何かを選ぶという事は-8
「リフィル……やはりここに居たか」
エクサスさんとリバイス卿の来訪から数日後
ここは学園の図書室だ。
いつものように定位置で本を開いていた私の元へと神妙な顔をして近づいてきたのはエクサスさんだ。
常ならばこの図書室に来る時は朗らかに笑いながら来る事が多いだけに少しだけ珍しい。
「ごきげんようエクサスさん」
いつもとあまり変わらない姿ではあるがそこに一点だけ違いがあった。
手に白い何かを持っている事だ。
「リバイス卿達から手紙が届いた……あの件の顛末が書かれている」
「……そうですか」
「あぁ、どうなっていたか気になっていただろう。俺宛のは読んでしまったがお前宛のも預かっていてな」
エクサスさんが私の前の席に陣取り手紙をこちらへと渡す。
「どうやら私宛のはアリシアさんからのようですね」
白い封筒にはではなくアリシアさんの署名がしてあった。
深呼吸をして私は封筒から手紙を取り出す。
「確かに気になっていました……少し……出過ぎた真似をしたというか何というか……あれで良かったのかと考えていましたから」
「なぁに、何も問題はなかったぞ。心配するな!」
「どの口が言うのですか……全く誰のせいだと思っているのです」
「ハハハっ!まぁいいではないか。早く手紙を読むが良い」
元々、エクサスさんがアリシアさんへと無責任に「相談に乗るのが上手い」などと言ったのが始まりだ。

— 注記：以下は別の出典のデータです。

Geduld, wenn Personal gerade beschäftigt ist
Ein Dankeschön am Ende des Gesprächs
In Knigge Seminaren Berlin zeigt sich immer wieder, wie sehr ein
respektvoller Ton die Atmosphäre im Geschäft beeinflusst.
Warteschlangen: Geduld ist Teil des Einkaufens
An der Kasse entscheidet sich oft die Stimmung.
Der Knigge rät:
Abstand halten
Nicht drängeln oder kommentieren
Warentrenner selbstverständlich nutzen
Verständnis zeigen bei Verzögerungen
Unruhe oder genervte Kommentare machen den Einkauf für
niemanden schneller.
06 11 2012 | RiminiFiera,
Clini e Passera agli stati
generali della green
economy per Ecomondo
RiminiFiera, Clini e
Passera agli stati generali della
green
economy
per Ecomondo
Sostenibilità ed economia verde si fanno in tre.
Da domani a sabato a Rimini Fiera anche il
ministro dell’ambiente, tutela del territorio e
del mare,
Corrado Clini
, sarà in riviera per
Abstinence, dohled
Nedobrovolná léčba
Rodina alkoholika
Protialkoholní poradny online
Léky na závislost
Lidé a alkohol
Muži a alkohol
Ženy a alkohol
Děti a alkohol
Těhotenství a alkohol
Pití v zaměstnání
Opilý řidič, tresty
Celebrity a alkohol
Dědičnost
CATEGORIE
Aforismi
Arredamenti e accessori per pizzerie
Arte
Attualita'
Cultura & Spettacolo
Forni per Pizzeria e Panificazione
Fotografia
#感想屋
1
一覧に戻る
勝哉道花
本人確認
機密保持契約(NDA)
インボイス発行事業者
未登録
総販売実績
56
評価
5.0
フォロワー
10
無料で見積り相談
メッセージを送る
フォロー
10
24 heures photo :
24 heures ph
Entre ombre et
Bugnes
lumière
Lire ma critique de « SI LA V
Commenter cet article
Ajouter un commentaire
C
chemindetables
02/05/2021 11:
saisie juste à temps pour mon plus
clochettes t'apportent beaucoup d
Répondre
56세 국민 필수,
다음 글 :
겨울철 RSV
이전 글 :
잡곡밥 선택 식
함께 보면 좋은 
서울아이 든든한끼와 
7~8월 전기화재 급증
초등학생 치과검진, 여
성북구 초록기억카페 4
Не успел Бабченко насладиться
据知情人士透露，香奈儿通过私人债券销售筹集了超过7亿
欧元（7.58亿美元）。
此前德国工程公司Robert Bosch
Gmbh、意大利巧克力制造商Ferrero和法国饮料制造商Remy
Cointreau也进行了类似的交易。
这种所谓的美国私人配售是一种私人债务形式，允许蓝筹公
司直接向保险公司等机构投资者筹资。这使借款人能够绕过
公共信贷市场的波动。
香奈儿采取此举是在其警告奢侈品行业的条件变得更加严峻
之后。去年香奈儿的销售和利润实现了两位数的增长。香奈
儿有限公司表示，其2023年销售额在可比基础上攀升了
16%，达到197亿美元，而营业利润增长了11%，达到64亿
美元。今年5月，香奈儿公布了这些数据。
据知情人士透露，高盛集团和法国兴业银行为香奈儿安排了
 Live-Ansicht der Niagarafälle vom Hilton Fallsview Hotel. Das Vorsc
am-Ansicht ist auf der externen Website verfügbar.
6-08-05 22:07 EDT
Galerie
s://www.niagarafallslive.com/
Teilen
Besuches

彼はアリシアさんの悩みを解決してあげたいという好意と私ならどうにかしてくれるという信頼から言った言葉だっただろうが、それがこんな事になるとは思っていなかったのだ。
私は慎重に取り出した手紙の中身に目を通していく。
時候の挨拶も程々に話はアリシアさんとリバイス卿の問題へと話が進んでいく。
「…………」
私は静かにその手紙へと目を落とし読んでいく。
問題が噴出してしまった経緯、私がアリシアさんにかけた言葉、リバイス卿へと突き付けた問い。

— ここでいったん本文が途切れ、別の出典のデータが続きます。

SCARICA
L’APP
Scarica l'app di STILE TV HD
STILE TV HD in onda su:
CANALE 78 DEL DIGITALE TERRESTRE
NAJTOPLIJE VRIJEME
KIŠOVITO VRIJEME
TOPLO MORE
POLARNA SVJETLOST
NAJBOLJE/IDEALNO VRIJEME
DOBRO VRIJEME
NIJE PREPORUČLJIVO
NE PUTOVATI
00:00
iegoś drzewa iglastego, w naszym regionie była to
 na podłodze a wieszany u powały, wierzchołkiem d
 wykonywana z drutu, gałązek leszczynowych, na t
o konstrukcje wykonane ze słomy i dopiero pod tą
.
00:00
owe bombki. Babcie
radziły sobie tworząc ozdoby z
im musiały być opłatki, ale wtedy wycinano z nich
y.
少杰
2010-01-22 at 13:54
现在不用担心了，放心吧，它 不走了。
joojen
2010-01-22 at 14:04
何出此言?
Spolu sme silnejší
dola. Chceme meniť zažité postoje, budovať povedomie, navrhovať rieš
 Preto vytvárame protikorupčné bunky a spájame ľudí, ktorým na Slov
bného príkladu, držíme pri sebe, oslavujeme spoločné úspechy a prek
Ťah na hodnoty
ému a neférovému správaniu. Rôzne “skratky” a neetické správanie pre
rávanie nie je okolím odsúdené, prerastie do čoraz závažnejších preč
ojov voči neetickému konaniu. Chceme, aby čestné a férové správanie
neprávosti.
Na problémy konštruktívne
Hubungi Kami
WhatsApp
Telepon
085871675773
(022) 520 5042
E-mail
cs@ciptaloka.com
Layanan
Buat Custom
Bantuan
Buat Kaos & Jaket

それらについての感謝が綴られており、最後に結論が書かれていた。
『リバイスは夢ではなく私を見てくれました。私が探していた物は見つかりました』
手紙の最後はそう締め括られていた。
「リバイス卿は冒険者を引退しアリシアさんと結婚する事になりましたか」
「うむ。今後は新人の冒険者をサポートする事業を立ち上げて行くそうだ。そういった作業であれば二人で仕事ができるだろう」
「そうですね。ただ待つだけではなく、すぐ横でリバイス卿をサポートできるのであればアリシアさんも本望でしょう」
リバイス卿の冒険者としての実力は疑いようのないものだ。
それは当然、個人としての能力の高さもあるが何よりも事前準備のためのノウハウや心構え、駆け出しの頃にこそ躓くであろうポイントなど後進へと伝える事ができる物が数多ある。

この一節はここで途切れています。